Fəttah Səməd oğlu Heydərov (February 23, 1938, Chesemebasar, Nakhchivan region – August 4, 2020, Baku) was Deputy of the National Assembly of the Republic of Azerbaijan, chairman of the Accounting Committee of the National Assembly, deputy chairman of the Regional Affairs Committee, and chairman of the Council of Elders of Azerbaijan.

== Biography ==
Fattah Heydarov was born on February 23, 1938, in the Çeşemebasar village of Babek district of Nakhchivan, MR. He graduated from Nehram village secondary school in 1955, the mechanics and mathematics faculty of Azerbaijan State University in 1959–1964, and Baku Higher Party School in 1975.

He started his career in 1955 as the manager of Guznut village club in Babek district. Since 1958 he worked as a teacher at the Chesemebasar eight-year school, since 1968 he worked as an instructor of the Nakhchivan Provincial Party Committee, since 1970 he worked as the second secretary of the Ordubad District Party Committee, and in 1970-1990 he was elected as a member of parliament. Party Committee of Nakhchivan city and Ordubad district.

He worked as Minister of Home Affairs of Nakhchivan MSSC between 1976 and 1978.

He worked in Ordubad from 1978, as the First Secretary of the Julfa Regional Party Committee from 1986, and as the Minister of Culture of the Nakhchivan MR from 1983.

He served as a deputy of the Nakhchivan MR Supreme Soviet in 1990–1995. He served as a deputy of the National Assembly at the I (1995), II (2000), III (2005), IV (2010), V (2015), VI (2020) meetings of the Republic of Azerbaijan. He served as Chairman of the Accounting Commission of the National Assembly, Deputy Chairman of the Regional Affairs Committee, and Chairman of the Council of Elders of Azerbaijan.
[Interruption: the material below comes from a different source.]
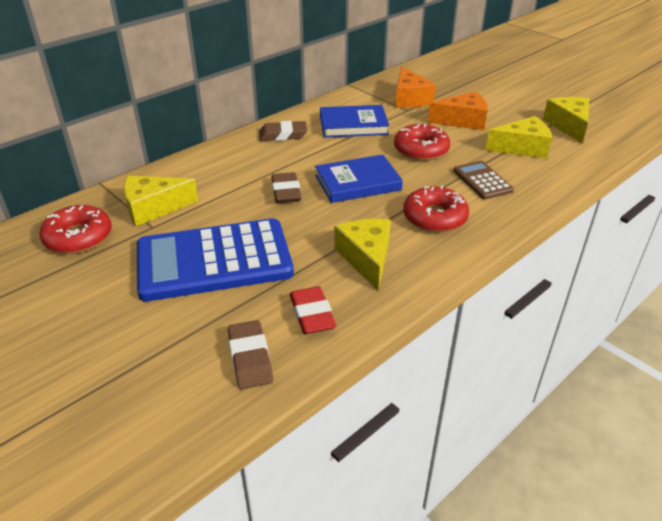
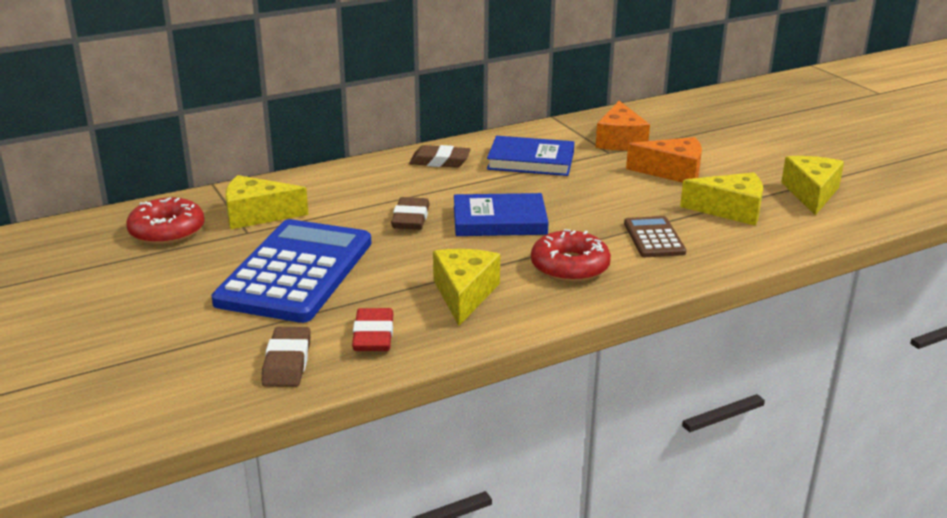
camera: 15 degrees right, 10 degrees down
(214, 260) = (296, 272): blue calculator -> blue calculator turned 105 degrees clockwise
(421, 150) = (598, 196): red donut -> none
He died on August 4, 2020, and was buried in the First Street of Honor.

== Awards ==
He was awarded the Order of Honor of the USSR (1975) and a medal.

On February 20, 2008, Fettah Samad oglu Heydarov was awarded the Order of Victory for his active participation in the cultural and socio-political life of the Republic of Azerbaijan.
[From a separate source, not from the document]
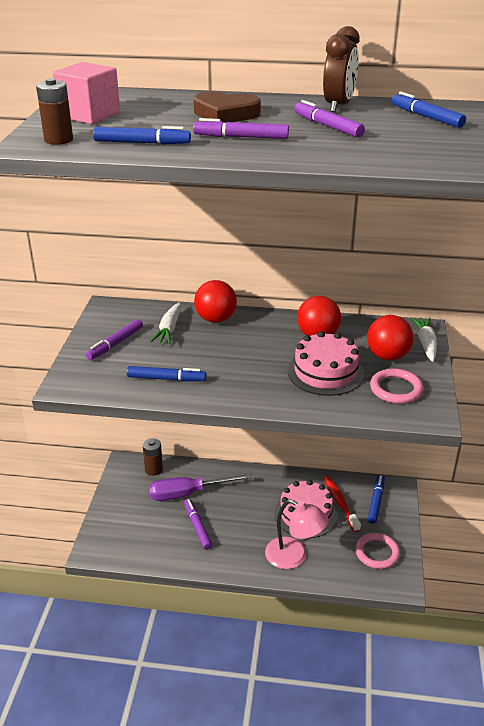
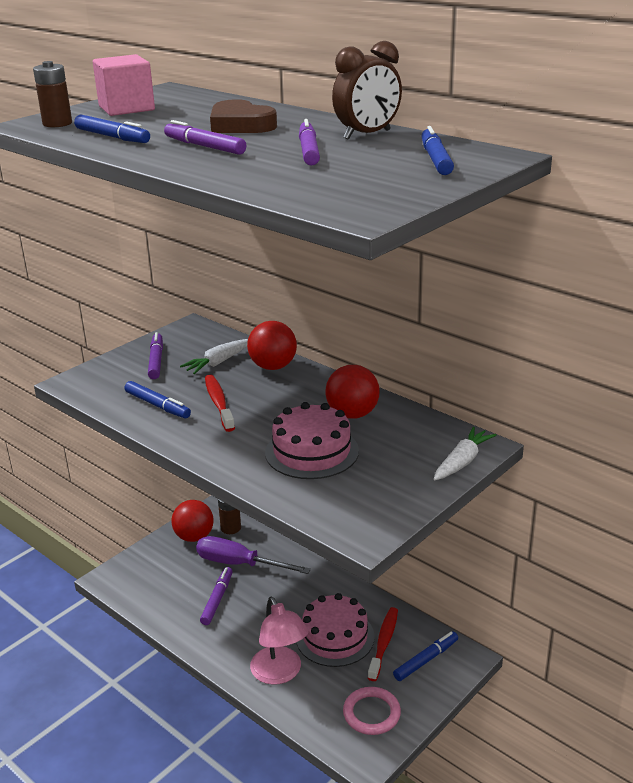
camera: 35 degrees right, 5 degrees down
(115, 344) = (156, 361): purple marker -> purple marker turned 105 degrees clockwise
(212, 360) = (219, 403): none -> red toothbrush
(387, 356) = (400, 459): red ball -> red ball (194, 537)
(396, 389) = (362, 495): pink ring -> none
On February 22, 2013, Fettah Samad oglu Heydarov was awarded the "Shohrat Orden" for his active participation in the social and political life of the Republic of Azerbaijan.

On February 22, 2018, Fettah Samad oglu Heydarov was awarded the Order of Independence for his long-term influential activities in the social and political life of the Republic of Azerbaijan.